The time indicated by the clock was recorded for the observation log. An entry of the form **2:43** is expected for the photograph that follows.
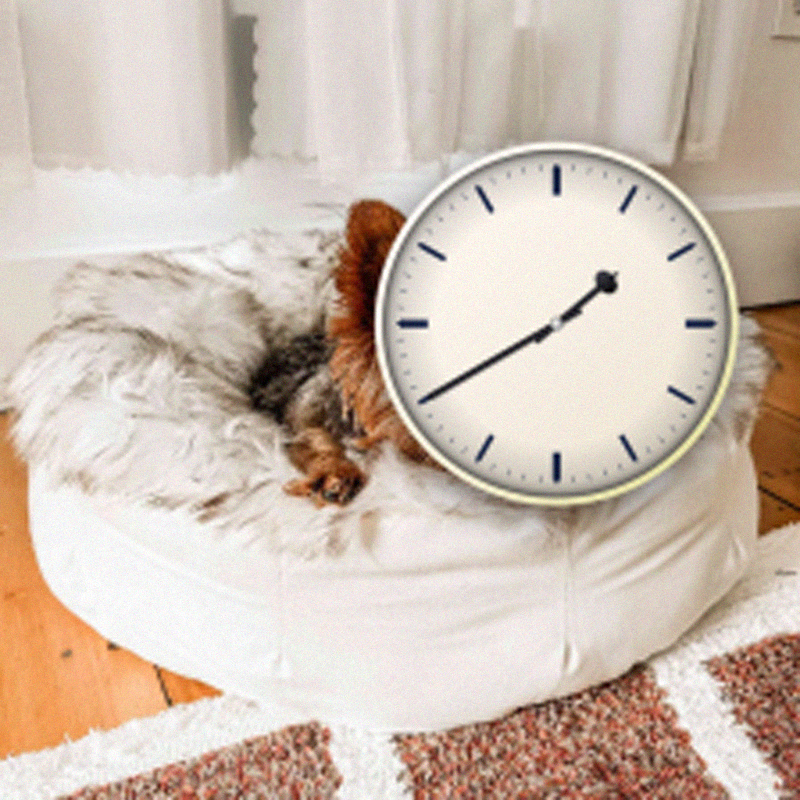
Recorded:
**1:40**
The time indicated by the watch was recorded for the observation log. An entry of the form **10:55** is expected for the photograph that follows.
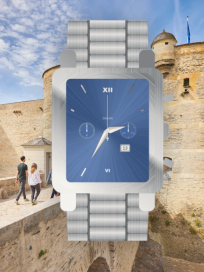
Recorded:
☆ ☆ ☆ ☆ ☆
Recast the entries above as a numbered list with one line per item. Leave out blank lines and the pictures.

1. The time indicated by the clock was recorded for the observation log. An entry of the form **2:43** is expected for the photograph that follows.
2. Recorded:
3. **1:40**
4. The time indicated by the watch was recorded for the observation log. An entry of the form **10:55** is expected for the photograph that follows.
5. Recorded:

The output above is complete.